(Do this)
All material below is to be reproduced exactly.

(Items)

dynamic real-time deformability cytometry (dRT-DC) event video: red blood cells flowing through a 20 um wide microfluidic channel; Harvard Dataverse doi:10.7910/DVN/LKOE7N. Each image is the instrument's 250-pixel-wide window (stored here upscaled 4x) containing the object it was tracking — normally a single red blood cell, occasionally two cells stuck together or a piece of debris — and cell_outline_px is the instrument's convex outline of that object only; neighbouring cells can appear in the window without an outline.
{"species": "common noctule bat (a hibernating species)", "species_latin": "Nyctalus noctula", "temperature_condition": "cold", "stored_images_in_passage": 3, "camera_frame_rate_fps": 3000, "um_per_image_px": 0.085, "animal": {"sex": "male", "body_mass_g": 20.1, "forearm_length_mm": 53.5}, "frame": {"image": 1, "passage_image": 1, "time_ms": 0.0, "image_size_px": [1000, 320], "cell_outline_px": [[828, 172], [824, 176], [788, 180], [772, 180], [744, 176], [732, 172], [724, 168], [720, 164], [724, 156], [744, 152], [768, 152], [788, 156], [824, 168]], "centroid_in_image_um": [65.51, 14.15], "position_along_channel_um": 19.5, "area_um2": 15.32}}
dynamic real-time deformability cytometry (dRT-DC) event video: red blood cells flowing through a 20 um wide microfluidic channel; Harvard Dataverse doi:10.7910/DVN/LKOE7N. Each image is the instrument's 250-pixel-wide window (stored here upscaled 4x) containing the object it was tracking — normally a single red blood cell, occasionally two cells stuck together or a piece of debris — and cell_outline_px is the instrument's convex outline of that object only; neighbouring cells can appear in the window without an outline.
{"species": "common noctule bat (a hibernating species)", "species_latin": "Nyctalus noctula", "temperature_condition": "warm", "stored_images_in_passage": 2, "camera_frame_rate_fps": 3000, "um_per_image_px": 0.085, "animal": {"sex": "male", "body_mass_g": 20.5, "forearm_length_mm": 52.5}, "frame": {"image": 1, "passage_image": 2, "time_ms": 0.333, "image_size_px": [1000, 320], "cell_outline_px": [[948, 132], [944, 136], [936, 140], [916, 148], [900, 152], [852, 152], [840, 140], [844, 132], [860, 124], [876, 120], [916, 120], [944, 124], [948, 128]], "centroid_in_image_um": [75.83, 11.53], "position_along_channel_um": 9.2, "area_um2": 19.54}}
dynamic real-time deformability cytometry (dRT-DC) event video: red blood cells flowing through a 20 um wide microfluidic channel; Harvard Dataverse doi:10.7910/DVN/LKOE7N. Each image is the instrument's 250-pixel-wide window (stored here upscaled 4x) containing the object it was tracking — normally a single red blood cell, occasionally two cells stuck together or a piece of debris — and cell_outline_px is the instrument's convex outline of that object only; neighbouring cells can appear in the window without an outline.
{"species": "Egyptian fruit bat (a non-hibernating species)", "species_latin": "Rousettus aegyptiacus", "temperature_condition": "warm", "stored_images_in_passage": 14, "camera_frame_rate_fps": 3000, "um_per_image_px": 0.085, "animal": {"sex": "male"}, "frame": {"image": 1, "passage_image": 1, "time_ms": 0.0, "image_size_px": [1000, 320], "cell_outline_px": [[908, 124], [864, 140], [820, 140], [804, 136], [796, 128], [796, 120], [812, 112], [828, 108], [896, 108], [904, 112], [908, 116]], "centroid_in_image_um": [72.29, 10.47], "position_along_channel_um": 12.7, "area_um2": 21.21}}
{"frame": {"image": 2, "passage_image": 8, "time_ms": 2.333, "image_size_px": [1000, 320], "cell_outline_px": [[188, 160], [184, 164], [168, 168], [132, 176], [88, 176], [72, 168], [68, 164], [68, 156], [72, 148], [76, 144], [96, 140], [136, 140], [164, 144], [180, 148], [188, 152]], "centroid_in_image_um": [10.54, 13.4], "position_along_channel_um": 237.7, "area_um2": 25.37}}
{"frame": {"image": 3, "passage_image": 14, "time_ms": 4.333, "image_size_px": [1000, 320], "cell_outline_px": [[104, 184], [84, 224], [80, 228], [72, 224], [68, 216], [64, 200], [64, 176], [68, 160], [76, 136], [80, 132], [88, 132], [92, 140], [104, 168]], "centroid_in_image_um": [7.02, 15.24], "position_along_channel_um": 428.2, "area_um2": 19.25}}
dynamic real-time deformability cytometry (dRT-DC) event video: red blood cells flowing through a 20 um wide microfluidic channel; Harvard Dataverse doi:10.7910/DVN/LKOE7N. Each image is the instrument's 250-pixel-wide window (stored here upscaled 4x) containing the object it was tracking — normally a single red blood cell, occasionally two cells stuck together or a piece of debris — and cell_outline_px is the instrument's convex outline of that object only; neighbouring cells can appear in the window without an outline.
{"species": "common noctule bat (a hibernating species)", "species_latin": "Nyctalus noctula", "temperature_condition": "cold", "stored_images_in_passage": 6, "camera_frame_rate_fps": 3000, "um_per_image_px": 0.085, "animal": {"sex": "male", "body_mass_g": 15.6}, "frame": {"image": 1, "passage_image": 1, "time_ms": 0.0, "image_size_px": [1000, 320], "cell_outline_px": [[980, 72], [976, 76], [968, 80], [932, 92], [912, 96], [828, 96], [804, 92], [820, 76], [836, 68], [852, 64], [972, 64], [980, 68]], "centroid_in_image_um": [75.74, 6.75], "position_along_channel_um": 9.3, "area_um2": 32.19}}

(Correct output)
dynamic real-time deformability cytometry (dRT-DC) event video: red blood cells flowing through a 20 um wide microfluidic channel; Harvard Dataverse doi:10.7910/DVN/LKOE7N. Each image is the instrument's 250-pixel-wide window (stored here upscaled 4x) containing the object it was tracking — normally a single red blood cell, occasionally two cells stuck together or a piece of debris — and cell_outline_px is the instrument's convex outline of that object only; neighbouring cells can appear in the window without an outline.
{"species": "common noctule bat (a hibernating species)", "species_latin": "Nyctalus noctula", "temperature_condition": "cold", "stored_images_in_passage": 3, "camera_frame_rate_fps": 3000, "um_per_image_px": 0.085, "animal": {"sex": "male", "body_mass_g": 20.1, "forearm_length_mm": 53.5}, "frame": {"image": 1, "passage_image": 1, "time_ms": 0.0, "image_size_px": [1000, 320], "cell_outline_px": [[828, 172], [824, 176], [788, 180], [772, 180], [744, 176], [732, 172], [724, 168], [720, 164], [724, 156], [744, 152], [768, 152], [788, 156], [824, 168]], "centroid_in_image_um": [65.51, 14.15], "position_along_channel_um": 19.5, "area_um2": 15.32}}
dynamic real-time deformability cytometry (dRT-DC) event video: red blood cells flowing through a 20 um wide microfluidic channel; Harvard Dataverse doi:10.7910/DVN/LKOE7N. Each image is the instrument's 250-pixel-wide window (stored here upscaled 4x) containing the object it was tracking — normally a single red blood cell, occasionally two cells stuck together or a piece of debris — and cell_outline_px is the instrument's convex outline of that object only; neighbouring cells can appear in the window without an outline.
{"species": "common noctule bat (a hibernating species)", "species_latin": "Nyctalus noctula", "temperature_condition": "warm", "stored_images_in_passage": 2, "camera_frame_rate_fps": 3000, "um_per_image_px": 0.085, "animal": {"sex": "male", "body_mass_g": 20.5, "forearm_length_mm": 52.5}, "frame": {"image": 1, "passage_image": 2, "time_ms": 0.333, "image_size_px": [1000, 320], "cell_outline_px": [[948, 132], [944, 136], [936, 140], [916, 148], [900, 152], [852, 152], [840, 140], [844, 132], [860, 124], [876, 120], [916, 120], [944, 124], [948, 128]], "centroid_in_image_um": [75.83, 11.53], "position_along_channel_um": 9.2, "area_um2": 19.54}}
dynamic real-time deformability cytometry (dRT-DC) event video: red blood cells flowing through a 20 um wide microfluidic channel; Harvard Dataverse doi:10.7910/DVN/LKOE7N. Each image is the instrument's 250-pixel-wide window (stored here upscaled 4x) containing the object it was tracking — normally a single red blood cell, occasionally two cells stuck together or a piece of debris — and cell_outline_px is the instrument's convex outline of that object only; neighbouring cells can appear in the window without an outline.
{"species": "Egyptian fruit bat (a non-hibernating species)", "species_latin": "Rousettus aegyptiacus", "temperature_condition": "warm", "stored_images_in_passage": 14, "camera_frame_rate_fps": 3000, "um_per_image_px": 0.085, "animal": {"sex": "male"}, "frame": {"image": 1, "passage_image": 1, "time_ms": 0.0, "image_size_px": [1000, 320], "cell_outline_px": [[908, 124], [864, 140], [820, 140], [804, 136], [796, 128], [796, 120], [812, 112], [828, 108], [896, 108], [904, 112], [908, 116]], "centroid_in_image_um": [72.29, 10.47], "position_along_channel_um": 12.7, "area_um2": 21.21}}
{"frame": {"image": 2, "passage_image": 8, "time_ms": 2.333, "image_size_px": [1000, 320], "cell_outline_px": [[188, 160], [184, 164], [168, 168], [132, 176], [88, 176], [72, 168], [68, 164], [68, 156], [72, 148], [76, 144], [96, 140], [136, 140], [164, 144], [180, 148], [188, 152]], "centroid_in_image_um": [10.54, 13.4], "position_along_channel_um": 237.7, "area_um2": 25.37}}
{"frame": {"image": 3, "passage_image": 14, "time_ms": 4.333, "image_size_px": [1000, 320], "cell_outline_px": [[104, 184], [84, 224], [80, 228], [72, 224], [68, 216], [64, 200], [64, 176], [68, 160], [76, 136], [80, 132], [88, 132], [92, 140], [104, 168]], "centroid_in_image_um": [7.02, 15.24], "position_along_channel_um": 428.2, "area_um2": 19.25}}
dynamic real-time deformability cytometry (dRT-DC) event video: red blood cells flowing through a 20 um wide microfluidic channel; Harvard Dataverse doi:10.7910/DVN/LKOE7N. Each image is the instrument's 250-pixel-wide window (stored here upscaled 4x) containing the object it was tracking — normally a single red blood cell, occasionally two cells stuck together or a piece of debris — and cell_outline_px is the instrument's convex outline of that object only; neighbouring cells can appear in the window without an outline.
{"species": "common noctule bat (a hibernating species)", "species_latin": "Nyctalus noctula", "temperature_condition": "cold", "stored_images_in_passage": 6, "camera_frame_rate_fps": 3000, "um_per_image_px": 0.085, "animal": {"sex": "male", "body_mass_g": 15.6}, "frame": {"image": 1, "passage_image": 1, "time_ms": 0.0, "image_size_px": [1000, 320], "cell_outline_px": [[980, 72], [976, 76], [968, 80], [932, 92], [912, 96], [828, 96], [804, 92], [820, 76], [836, 68], [852, 64], [972, 64], [980, 68]], "centroid_in_image_um": [75.74, 6.75], "position_along_channel_um": 9.3, "area_um2": 32.19}}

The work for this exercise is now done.